The data in the new series shows that the size of the economy is expected to be ₹345.47 lakh crore in 2025-26, which is about 3.3% smaller than what was predicted in the first advance estimates based on the old series. 

Further, the size of the economy in both 2023-24 and 2024-25 has been revised downward by 3.8% each. According to economists, this would not only revise upwards the government’s fiscal deficit ratios over the past few years, but would also make its planned debt reduction path a significantly steeper one. 

“On a current‑price basis, nominal magnitudes for 2023‑24 to 2025‑26 are lower than those under the old series,” D.K. Srivastava, Chief Policy Advisor at EY India said. “This also means the overall size of the economy now appears smaller. 

“Since the fiscal deficit is calculated as a share of GDP, a lower GDP base automatically pushes the ratio up, raising the 2025‑26 (RE) fiscal deficit estimate from 4.36% to 4.51% of GDP even though the deficit amount itself is unchanged,” he added.

According to Aditi Nayar, the new data implies that the fiscal deficit-to-GDP ratio would be around 15-20 bps higher on an average during the previous year as compared to the earlier estimates.

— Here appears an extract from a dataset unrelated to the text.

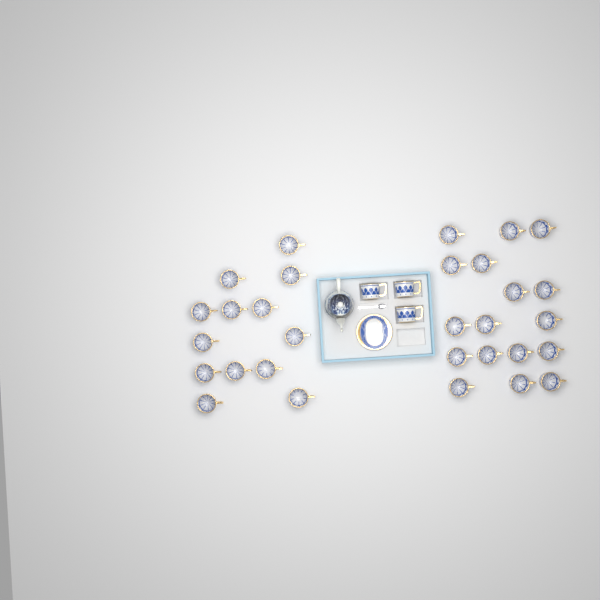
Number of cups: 33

“Further, this would also have some bearing on the debt consolidation roadmap, with the debt-to-GDP pegged 1.9 percentage points higher at 57.5% for FY27 as against the budgeted target of 55.6%, making the consolidation path up to FY2031 relatively steeper than previously estimated,” Ms. Nayar added.

The government has set a target of bringing central government debt down to 50% of GDP (plus/minus 1 percentage point) by 2031.